In a perspective piece published alongside the new study, evolutionary biologist Joel Wertheim called the findings an example of how viruses don’t necessarily evolve to become less virulent over time. He says the relationship between virulence and transmission can influence viral evolution but this relationship is different depending on the given virus.
“The evolution of virulence – the degree to which a pathogen sickens, kills, or otherwise reduces its host’s fitness – depends on the biology of infection and transmission,” explained Wertheim. “A more virulent virus may be less transmissible because in killing its host, it reduces the opportunity for transmission. But virulence and transmissibility can be intrinsically linked, so that to maintain or increase infectiousness, a virus must be virulent.”
So in terms of HIV, for example, virulence and transmission are inextricably linked. When one is first infected with HIV the initial viral load stabilizes at a point that leads to a chronic infection that can last for years.
This initial load is referred to as the set-point viral load. The higher that set-point viral load, the faster the condition will progress to AIDS and the more infectious a person will be during that time. This means the HIV virus is unlikely to evolve to become less virulent.
Looking at SARS-CoV-2, Wertheim says it certainly is possible the virus could evolve to cause less severe disease but, “this outcome is far from preordained.” The direction this novel coronavirus takes depends on how it balances transmission and virulence.
So far, Wertheim points out, it is clear SARS-CoV-2 is becoming more transmissible but we have also seen variants that are significantly more virulent. This indicates there is no reason right now that natural selection would privilege a less virulent form of the virus.

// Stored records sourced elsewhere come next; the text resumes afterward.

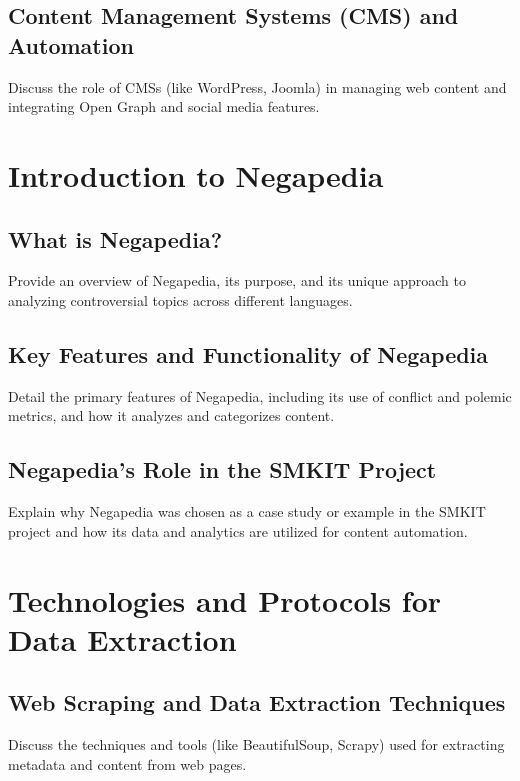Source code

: \subsection{Content Management Systems (CMS) and Automation}
\label{subsec:content_management_systems_cms_and_automation}
Discuss the role of CMSs (like WordPress, Joomla) in managing web content and integrating Open Graph and social media features.

\section{Introduction to Negapedia}
\label{sec:introduction_to_negapedia}

\subsection{What is Negapedia?}
\label{subsec:what_is_negapedia}
Provide an overview of Negapedia, its purpose, and its unique approach to analyzing controversial topics across different languages.

\subsection{Key Features and Functionality of Negapedia}
\label{subsec:key_features_and_functionality_of_negapedia}
Detail the primary features of Negapedia, including its use of conflict and polemic metrics, and how it analyzes and categorizes content.

\subsection{Negapedia's Role in the SMKIT Project}
\label{subsec:negapedia_s_role_in_the_smkit_project}
Explain why Negapedia was chosen as a case study or example in the SMKIT project and how its data and analytics are utilized for content automation.

\section{Technologies and Protocols for Data Extraction}
\label{sec:technologies_and_protocols_for_data_extraction}

\subsection{Web Scraping and Data Extraction Techniques}
\label{subsec:web_scraping_and_data_extraction_techniques}
Discuss the techniques and tools (like BeautifulSoup, Scrapy) used for extracting metadata and content from web pages.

“SARS-CoV-2 variants demonstrate that this virus is repeatedly evolving to be more transmissible, and not all of these adaptive variants are demonstrably more virulent,” Wertheim said. “However, the Delta variant that dominated global cases in late 2021 shows how SARS-CoV-2 could evolve to be both more transmissible and more virulent. The Omicron variant is more transmissible, but whether it is more or less virulent in immunologically naïve individuals is unclear.”
Wymant says his HIV research is a pertinent reminder that “prevention is better than cure.” He says what seemed to slow the spread of the VB variant in the late 2000s were strong infection control and treatment measures in the Netherlands. Essentially, the best way to reduce the impact of new virus variants on a community is to reduce transmission.
“It is said, correctly, that it is not in any virus' interest to kill the people it infects so quickly that they cannot pass it on to others,” said Wymant. “However, there is a lot of room for the virus to maneuver before reaching that extreme stage. As it explores the space of possible mutations, if it finds a combination that increases transmissibility and causes more damage at the same time, such a variant is expected to outcompete others and spread widely.”
The new study was published in the journal Science.